Plusieurs dizaines de milliers de manifestants défilaient samedi contre Donald Trump aux États-Unis, convergeant à New York vers la tour du même nom où le président désigné intensifiait ses consultations et a semblé édulcorer certaines de ses propositions de campagne.

«Pas d'Amérique raciste», «Donald Trump doit s'en aller», scandaient des milliers de manifestants dans les rues de Chicago, certains portant à la poitrine une épingle à nourrice, devenue symbole de solidarité avec les minorités attaquées par le candidat républicain pendant la campagne.

À New York, au moins 15 000 personnes ont remonté la 5e Avenue jusqu'à la 56e Rue, où se trouve la tour Trump, dans laquelle le président élu mardi devait passer la fin de semaine pour préparer son futur gouvernement.

Les manifestants à Los Angeles étaient plus de 10 000 à défiler contre le nouveau président, qui a appelé samedi les Américains à s'unir après une campagne qui a profondément divisé le pays.

«Cela va être un grand moment dans la vie de TOUS les Américains. Nous allons nous unir et nous allons gagner, gagner, gagner!» a-t-il tweeté, au moment où plusieurs milliers de personnes affluaient près de ses bureaux aux cris de «Trump n'est pas mon président» ou «New York vous déteste».

Le réalisateur Michael Moore, critique de Donald Trump, est entré dans la tour pour tenter d'y rencontrer le président désigné, en vain.

Un apôtre du Brexit, Nigel Farage, président du parti britannique europhobe et anti-immigration Ukip, a aussi été vu dans la tour, il a cependant affirmé y être venu en «touriste».

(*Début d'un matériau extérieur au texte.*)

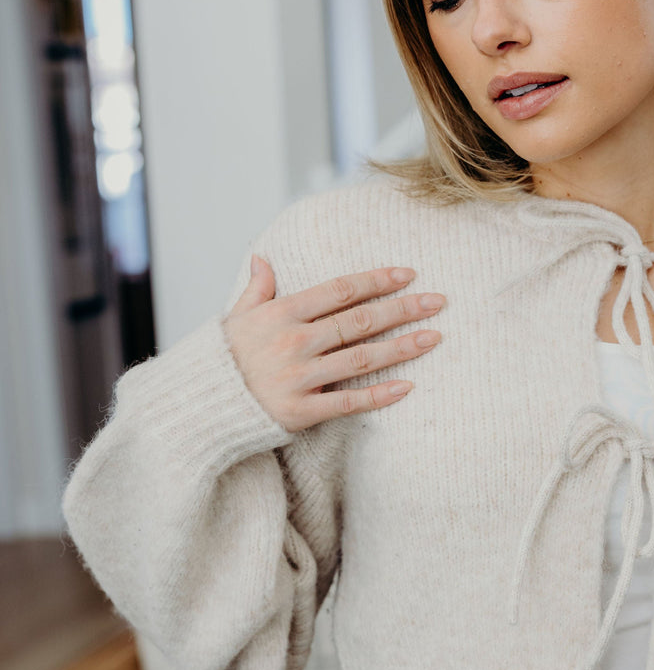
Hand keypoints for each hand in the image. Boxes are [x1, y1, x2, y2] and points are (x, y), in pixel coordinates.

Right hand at [222, 258, 445, 430]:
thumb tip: (262, 258)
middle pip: (359, 321)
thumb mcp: (236, 317)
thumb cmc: (223, 358)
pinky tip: (407, 387)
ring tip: (433, 337)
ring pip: (361, 359)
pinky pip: (348, 402)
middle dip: (402, 309)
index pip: (339, 291)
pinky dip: (379, 396)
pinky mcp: (300, 411)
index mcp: (281, 313)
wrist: (199, 405)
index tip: (408, 275)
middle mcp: (294, 342)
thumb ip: (257, 289)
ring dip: (402, 347)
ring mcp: (298, 377)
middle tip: (437, 301)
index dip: (376, 281)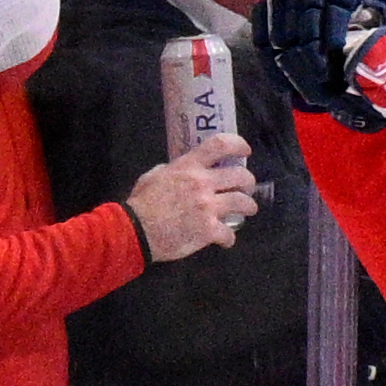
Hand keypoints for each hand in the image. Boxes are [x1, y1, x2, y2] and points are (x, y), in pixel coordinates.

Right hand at [128, 129, 258, 258]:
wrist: (136, 231)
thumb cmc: (141, 203)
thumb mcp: (154, 175)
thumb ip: (173, 170)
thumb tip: (183, 170)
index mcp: (188, 166)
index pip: (219, 145)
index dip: (238, 145)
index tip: (245, 151)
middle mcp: (202, 183)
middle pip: (240, 176)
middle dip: (248, 182)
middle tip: (246, 188)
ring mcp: (208, 207)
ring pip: (243, 203)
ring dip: (248, 207)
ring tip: (247, 211)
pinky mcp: (209, 230)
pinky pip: (229, 233)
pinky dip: (229, 238)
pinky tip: (225, 240)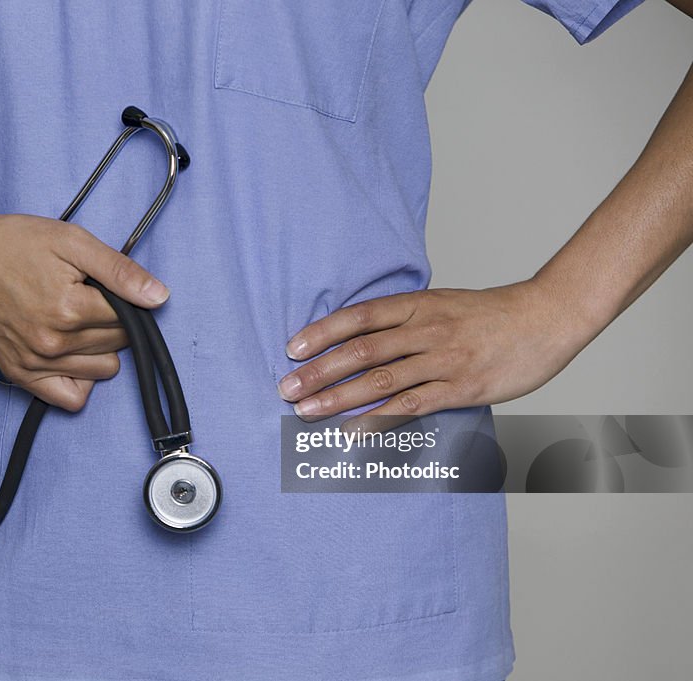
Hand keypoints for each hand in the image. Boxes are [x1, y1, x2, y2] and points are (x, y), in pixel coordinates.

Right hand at [0, 207, 169, 410]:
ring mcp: (36, 363)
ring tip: (79, 322)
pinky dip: (80, 381)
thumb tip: (158, 296)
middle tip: (90, 299)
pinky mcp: (20, 374)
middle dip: (114, 321)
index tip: (108, 287)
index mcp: (70, 309)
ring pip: (102, 371)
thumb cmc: (13, 244)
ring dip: (100, 349)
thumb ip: (119, 271)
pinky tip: (74, 355)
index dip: (126, 299)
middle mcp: (54, 343)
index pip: (129, 319)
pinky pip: (69, 398)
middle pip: (117, 344)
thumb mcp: (72, 242)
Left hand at [277, 280, 594, 420]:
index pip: (359, 317)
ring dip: (338, 397)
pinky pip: (411, 405)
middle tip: (286, 387)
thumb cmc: (490, 315)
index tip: (292, 349)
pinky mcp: (461, 388)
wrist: (547, 318)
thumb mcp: (441, 302)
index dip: (322, 333)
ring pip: (381, 380)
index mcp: (418, 304)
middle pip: (362, 350)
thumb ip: (403, 318)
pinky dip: (378, 418)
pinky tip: (353, 429)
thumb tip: (358, 336)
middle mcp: (426, 330)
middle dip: (319, 371)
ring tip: (306, 411)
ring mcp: (443, 360)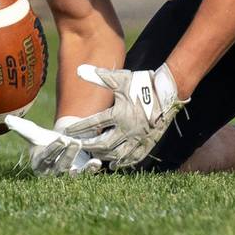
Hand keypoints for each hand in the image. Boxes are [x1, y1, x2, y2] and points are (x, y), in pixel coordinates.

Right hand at [5, 115, 101, 176]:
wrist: (60, 146)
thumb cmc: (44, 140)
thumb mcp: (34, 134)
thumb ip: (22, 128)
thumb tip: (7, 119)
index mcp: (40, 162)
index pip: (46, 157)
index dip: (54, 149)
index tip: (61, 139)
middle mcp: (52, 172)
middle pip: (60, 166)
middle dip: (68, 155)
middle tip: (75, 142)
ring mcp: (66, 174)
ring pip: (73, 173)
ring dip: (82, 168)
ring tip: (91, 159)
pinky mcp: (79, 173)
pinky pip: (85, 175)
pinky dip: (91, 171)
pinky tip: (98, 164)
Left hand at [64, 64, 188, 169]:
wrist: (167, 92)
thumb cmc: (141, 84)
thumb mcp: (120, 79)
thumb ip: (99, 77)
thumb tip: (79, 70)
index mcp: (119, 113)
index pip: (93, 124)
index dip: (79, 128)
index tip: (67, 131)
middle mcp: (127, 128)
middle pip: (103, 144)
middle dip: (89, 145)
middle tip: (79, 145)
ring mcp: (138, 138)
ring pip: (117, 154)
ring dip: (103, 155)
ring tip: (93, 154)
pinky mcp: (147, 143)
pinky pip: (132, 158)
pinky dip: (121, 163)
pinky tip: (113, 165)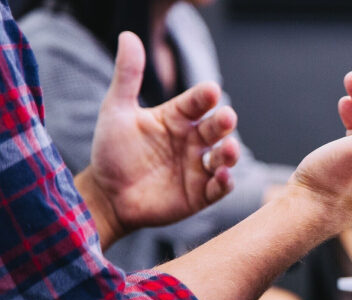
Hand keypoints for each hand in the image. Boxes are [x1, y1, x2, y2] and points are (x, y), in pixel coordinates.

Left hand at [79, 32, 239, 245]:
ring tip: (228, 149)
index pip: (196, 102)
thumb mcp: (116, 111)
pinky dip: (224, 182)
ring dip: (230, 153)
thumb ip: (127, 77)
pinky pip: (218, 187)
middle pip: (215, 127)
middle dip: (223, 122)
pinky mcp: (199, 194)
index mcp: (177, 118)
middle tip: (225, 118)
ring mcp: (197, 167)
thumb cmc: (112, 152)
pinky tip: (221, 176)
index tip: (210, 91)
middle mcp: (192, 140)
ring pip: (223, 156)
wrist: (106, 196)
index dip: (204, 97)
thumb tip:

La députée française et nièce de la présidente du Front national Marine Le Pen, Marion Maréchal-Le Pen, a quant à elle tweeté samedi qu'elle répondait «oui à l'invitation de Stephen Bannon, directeur de campagne de Trump, à travailler ensemble».

Ces marques de soutien de l'extrême droite européenne contrastaient avec les premières déclarations de Donald Trump, qui a semblé mettre de l'eau dans son vin. «Je veux un pays où les gens s'aiment les uns les autres», a-t-il déclaré dans un entretien au Wall Street Journal publié vendredi.

Le magnat de l'immobilier, dont la première entrevue télévisée devait être diffusée dimanche par CBS, a suggéré qu'il pourrait amender la réforme de l'assurance maladie dite «Obamacare», qui a permis à 22 millions d'Américains supplémentaires d'avoir une couverture médicale.

Il a aussi jugé qu'enquêter sur Hillary Clinton n'était pas sa priorité. Pendant la campagne il a pourtant répété que la démocrate méritait d'aller «en prison» pour avoir utilisé un serveur privé pour ses courriels quand elle était chef de la diplomatie.

Mouvement de masse

Un peu partout dans les grandes villes du pays, les manifestants s'inquiétaient de la présidence d'un homme qui, durant sa campagne, s'en est pris aux Mexicains, aux immigrés sans papiers et aux musulmans, et a tenu des propos sexistes envers les femmes.

«Je veux un président qui unit et ne divise pas les gens», a expliqué à l'AFP Nadia Sisneros, 29 ans, d'origine mexicaine, venue manifester près de la tour Trump. «J'ai peur parce que je suis une immigrée. J'ai vécu dans ce pays toute ma vie, je ne veux pas revenir dans un pays que je ne connais pas.»

Des manifestants défilaient aussi dans les rues de Los Angeles, comme la veille.

Donald Trump a constitué vendredi l'équipe de transition chargée de mettre sur pied, d'ici sa prise de fonctions le 20 janvier, sa nouvelle administration, dans laquelle son vice-président désigné Mike Pence est promis à «un grand rôle», a-t-il précisé au WSJ.

M. Pence a pris en main cette équipe, forte de soutiens indéfectibles : l'ex-maire de New York, Rudy Giuliani, l'ex-président de la Chambre des représentants, Newt Gingrich, et un sénateur en pointe contre l'immigration illégale, Jeff Sessions.

Plus surprenant, trois enfants adultes de Donald Trump - Ivanka, Donald fils et Eric - en font aussi partie, ainsi que le mari d'Ivanka, Jared Kushner.

Beaucoup dans cette équipe sont membres de l'establishment qu'il a tant décrié pendant sa campagne.

Après avoir parlé avec la Britannique Theresa May et l'Israélien Benyamin Nétanyahou, le président désigné s'est entretenu vendredi avec le président français François Hollande notamment de Syrie et de climat.

«J'ai une vision différente de beaucoup de gens sur la Syrie», a dit Donald Trump au WSJ, suggérant qu'il fallait lutter davantage contre le groupe État islamique.